**Compiti da svolgere**
1: Puoi ricopiare senza alcuna modifica il tratto dei record che va dal loro inizio fino alla riga che contiene "You are a delivery", includendo entrambi gli estremi?
2: Puoi scrivere il seguito della recensione del romanzo «Sonno bianco», partendo dal punto in cui il testo si interrompe?

«Si
avvicinò piano e il cono di visuale si strinse sfocando le pareti
laterali. Più avanzava, più Bianca diventava riconoscibile, il
profilo dagli zigomi alti e le labbra sottili congelate in un lieve
sorriso eterno. Un senso di trionfo emergeva dal suo corpo immobile,
come l’eroina di un tempo passato, vittima del più terribile degli
incantesimi. Lei, quel corpo ancestrale al centro di un sonno
bianco».
“Sonno
bianco”
(Hacca Edizioni), il secondo romanzo di Stefano Corbetta, è la
storia di un’assenza e del dolore che inevitabilmente da tale
assenza deriva, è una disamina sincera e commossa dei sentimenti di
una famiglia che si trova a fare i conti con quel dolore così
smisurato, una famiglia i cui membri, cercando di reagire, trascinano
ogni giorno la propria vita alla ricerca di un possibile equilibrio.
Bianca
ed Emma sono due gemelle, tanto identiche nell’aspetto fisico
quanto diverse nel carattere, protettiva ed estroversa la prima, più
chiusa e insicura la seconda. Hanno nove anni quando, nel corso di
una gita scolastica in montagna, vengono travolte da un camion: Emma,
nel rincorrere una pallina di gomma, aveva attraversato la strada
senza accorgersi del pericolo imminente, mentre Bianca le si era
buttata addosso cercando di metterla in salvo. Emma viene gravemente
ferita a una gamba che, dopo numerose operazioni, rimane più corta
dell’altra costringendola per sempre a un’andatura claudicante.
Bianca, invece, colpita alla testa, entra in uno stato di coma
vegetativo.
Per
i successivi nove anni, dunque, Emma e i suoi genitori, Enrico e
Valeria, si ritrovano a dover gestire questa dolorosa situazione, tra
rancori e rimorsi per non essere riusciti a evitare un incidente
simile e con la speranza che Bianca un giorno si risvegli per tornare
a vivere con loro uscendo da quella stanza con le bianche pareti
all'interno dell’istituto in cui è ricoverata da tanto tempo.

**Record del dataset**
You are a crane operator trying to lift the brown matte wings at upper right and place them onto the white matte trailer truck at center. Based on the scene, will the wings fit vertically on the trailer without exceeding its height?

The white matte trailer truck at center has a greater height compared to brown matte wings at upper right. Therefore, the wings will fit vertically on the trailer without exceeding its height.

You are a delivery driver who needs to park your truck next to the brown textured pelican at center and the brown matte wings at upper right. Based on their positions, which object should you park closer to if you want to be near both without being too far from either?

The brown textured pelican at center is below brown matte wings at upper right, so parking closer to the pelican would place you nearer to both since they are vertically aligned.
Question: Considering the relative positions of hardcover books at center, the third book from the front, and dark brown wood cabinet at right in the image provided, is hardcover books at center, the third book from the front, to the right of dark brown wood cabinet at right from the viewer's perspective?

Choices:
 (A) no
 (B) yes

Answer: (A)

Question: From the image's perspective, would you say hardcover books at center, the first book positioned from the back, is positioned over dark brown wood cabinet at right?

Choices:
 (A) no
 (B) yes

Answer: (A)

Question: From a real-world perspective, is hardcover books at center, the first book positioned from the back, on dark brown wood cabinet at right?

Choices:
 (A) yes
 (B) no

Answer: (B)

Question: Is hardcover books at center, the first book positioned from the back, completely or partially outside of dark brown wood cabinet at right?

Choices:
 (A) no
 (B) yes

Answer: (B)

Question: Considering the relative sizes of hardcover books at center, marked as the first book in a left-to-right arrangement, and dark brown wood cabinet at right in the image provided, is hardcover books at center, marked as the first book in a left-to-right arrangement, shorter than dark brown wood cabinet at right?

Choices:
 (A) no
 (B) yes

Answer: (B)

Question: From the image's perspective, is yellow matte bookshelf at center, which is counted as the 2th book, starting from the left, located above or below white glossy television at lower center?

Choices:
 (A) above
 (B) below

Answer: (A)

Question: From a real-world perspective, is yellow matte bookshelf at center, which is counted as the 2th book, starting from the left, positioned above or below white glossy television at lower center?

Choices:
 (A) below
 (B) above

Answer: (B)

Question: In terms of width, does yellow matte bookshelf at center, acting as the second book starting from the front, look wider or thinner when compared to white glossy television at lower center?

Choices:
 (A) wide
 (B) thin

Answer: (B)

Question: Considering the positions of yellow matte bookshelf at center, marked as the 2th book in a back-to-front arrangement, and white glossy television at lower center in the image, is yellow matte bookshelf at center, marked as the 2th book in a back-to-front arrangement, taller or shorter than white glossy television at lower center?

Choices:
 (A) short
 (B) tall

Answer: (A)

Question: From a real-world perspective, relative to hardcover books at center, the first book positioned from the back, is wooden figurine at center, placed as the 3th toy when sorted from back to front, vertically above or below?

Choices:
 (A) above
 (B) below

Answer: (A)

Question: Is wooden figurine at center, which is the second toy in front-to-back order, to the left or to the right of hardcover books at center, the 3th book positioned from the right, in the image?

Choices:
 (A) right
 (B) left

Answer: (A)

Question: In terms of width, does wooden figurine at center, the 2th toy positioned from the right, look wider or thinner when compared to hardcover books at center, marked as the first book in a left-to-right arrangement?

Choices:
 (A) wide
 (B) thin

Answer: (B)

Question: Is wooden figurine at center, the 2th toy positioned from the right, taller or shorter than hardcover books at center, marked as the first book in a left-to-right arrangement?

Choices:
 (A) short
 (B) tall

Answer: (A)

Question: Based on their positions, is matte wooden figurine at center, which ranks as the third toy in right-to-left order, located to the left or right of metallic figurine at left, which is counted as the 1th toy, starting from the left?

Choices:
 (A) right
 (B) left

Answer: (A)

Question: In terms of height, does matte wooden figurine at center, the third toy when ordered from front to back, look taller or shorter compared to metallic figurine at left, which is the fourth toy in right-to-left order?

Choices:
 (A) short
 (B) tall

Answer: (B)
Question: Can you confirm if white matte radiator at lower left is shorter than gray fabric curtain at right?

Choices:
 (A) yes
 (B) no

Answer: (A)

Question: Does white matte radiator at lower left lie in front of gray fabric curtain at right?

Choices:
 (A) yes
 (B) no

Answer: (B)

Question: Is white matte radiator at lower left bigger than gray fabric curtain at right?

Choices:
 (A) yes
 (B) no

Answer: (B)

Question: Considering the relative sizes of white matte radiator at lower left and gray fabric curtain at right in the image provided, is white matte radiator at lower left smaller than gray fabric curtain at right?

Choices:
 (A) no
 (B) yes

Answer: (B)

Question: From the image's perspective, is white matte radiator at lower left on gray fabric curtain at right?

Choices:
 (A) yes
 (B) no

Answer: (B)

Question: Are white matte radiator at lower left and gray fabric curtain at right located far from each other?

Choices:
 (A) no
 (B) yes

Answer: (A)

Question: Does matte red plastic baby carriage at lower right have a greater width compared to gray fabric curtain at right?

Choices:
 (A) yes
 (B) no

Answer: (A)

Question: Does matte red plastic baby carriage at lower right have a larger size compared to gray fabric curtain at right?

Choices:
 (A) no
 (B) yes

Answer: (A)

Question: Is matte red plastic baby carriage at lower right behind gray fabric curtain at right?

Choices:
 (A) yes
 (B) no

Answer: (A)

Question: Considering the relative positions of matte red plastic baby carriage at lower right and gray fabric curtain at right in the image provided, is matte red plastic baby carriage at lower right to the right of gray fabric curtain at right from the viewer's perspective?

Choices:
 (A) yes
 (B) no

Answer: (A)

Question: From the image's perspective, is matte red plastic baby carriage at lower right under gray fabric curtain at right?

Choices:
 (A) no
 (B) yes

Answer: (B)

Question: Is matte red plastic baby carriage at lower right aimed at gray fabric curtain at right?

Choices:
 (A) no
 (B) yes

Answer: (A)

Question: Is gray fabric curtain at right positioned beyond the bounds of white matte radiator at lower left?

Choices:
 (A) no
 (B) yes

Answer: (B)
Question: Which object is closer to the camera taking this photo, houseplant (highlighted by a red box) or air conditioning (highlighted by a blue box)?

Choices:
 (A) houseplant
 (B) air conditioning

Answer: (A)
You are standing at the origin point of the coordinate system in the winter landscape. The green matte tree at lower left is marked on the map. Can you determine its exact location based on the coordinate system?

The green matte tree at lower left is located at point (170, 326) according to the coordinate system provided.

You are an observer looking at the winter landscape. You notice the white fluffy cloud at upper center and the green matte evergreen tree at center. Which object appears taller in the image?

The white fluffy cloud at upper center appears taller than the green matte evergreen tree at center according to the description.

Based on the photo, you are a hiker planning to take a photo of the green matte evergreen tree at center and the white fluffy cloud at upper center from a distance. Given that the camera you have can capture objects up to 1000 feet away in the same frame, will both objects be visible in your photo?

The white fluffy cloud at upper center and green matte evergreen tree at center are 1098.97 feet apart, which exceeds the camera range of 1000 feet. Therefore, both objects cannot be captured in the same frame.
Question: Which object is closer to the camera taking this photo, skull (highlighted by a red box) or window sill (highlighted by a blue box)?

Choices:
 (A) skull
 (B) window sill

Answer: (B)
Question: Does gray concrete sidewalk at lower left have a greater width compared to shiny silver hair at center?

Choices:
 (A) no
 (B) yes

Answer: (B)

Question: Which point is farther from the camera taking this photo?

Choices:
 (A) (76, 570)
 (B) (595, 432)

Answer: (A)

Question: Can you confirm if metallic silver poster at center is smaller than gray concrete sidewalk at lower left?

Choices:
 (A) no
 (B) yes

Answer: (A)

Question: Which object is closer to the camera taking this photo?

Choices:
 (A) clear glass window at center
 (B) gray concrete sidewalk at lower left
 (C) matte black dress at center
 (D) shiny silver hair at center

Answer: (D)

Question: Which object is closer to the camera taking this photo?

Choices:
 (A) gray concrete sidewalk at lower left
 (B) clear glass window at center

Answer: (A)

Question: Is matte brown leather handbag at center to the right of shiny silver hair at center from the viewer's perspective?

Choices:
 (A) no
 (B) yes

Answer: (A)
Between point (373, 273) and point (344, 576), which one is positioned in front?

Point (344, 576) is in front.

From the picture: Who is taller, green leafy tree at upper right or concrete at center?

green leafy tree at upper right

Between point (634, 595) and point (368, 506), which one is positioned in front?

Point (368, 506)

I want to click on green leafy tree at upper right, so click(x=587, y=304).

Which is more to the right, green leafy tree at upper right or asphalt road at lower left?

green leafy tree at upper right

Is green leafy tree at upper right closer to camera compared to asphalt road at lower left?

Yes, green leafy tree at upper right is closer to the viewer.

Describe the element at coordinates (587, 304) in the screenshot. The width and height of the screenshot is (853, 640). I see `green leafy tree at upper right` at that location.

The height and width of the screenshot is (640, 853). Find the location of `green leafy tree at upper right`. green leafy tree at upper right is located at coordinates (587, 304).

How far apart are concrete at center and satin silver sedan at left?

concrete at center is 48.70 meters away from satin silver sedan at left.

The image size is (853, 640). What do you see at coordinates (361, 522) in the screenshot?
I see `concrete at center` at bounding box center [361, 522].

**Risultati dei compiti**
1:
You are a crane operator trying to lift the brown matte wings at upper right and place them onto the white matte trailer truck at center. Based on the scene, will the wings fit vertically on the trailer without exceeding its height?

The white matte trailer truck at center has a greater height compared to brown matte wings at upper right. Therefore, the wings will fit vertically on the trailer without exceeding its height.

You are a delivery driver who needs to park your truck next to the brown textured pelican at center and the brown matte wings at upper right. Based on their positions, which object should you park closer to if you want to be near both without being too far from either?

2:
Con
la sua scrittura sobria, limpida, scorrevole, quasi musicale,
l’autore fa emergere una sofferenza che, grazie anche alla
descrizione attenta e minuziosa di gesti e azioni dei singoli
personaggi, sembra quasi dilatarsi in un tempo immobile, come se
tutto fosse rimasto fermo a quella drammatica giornata in cui
l’incidente è avvenuto: «Era
come se tutto, dopo l’incidente, si fosse ridotto a pochi giorni
messi in fila, vuoti e senza significato, in cui l’unico sentimento
sopravvissuto era un senso di colpa latente che inquinava ogni cosa e
non li abbandonava mai. E tutto era sempre stato neutralizzato con il
silenzio».
Il
silenzio di un’assenza, che pian piano scava dentro annullando ogni
reazione, è uno degli elementi chiave che emerge dalla narrazione.
Il silenzio cui Bianca è costretta a causa del suo sonno bianco,
sembra a poco a poco indurire il cuore dei suoi familiari, come un
“velo sottile
e invisibile”
che si posa su di loro: invece di farsi forza reciprocamente,
sembrano allontanarsi ogni giorno di più costruendo una parete
sempre più spessa.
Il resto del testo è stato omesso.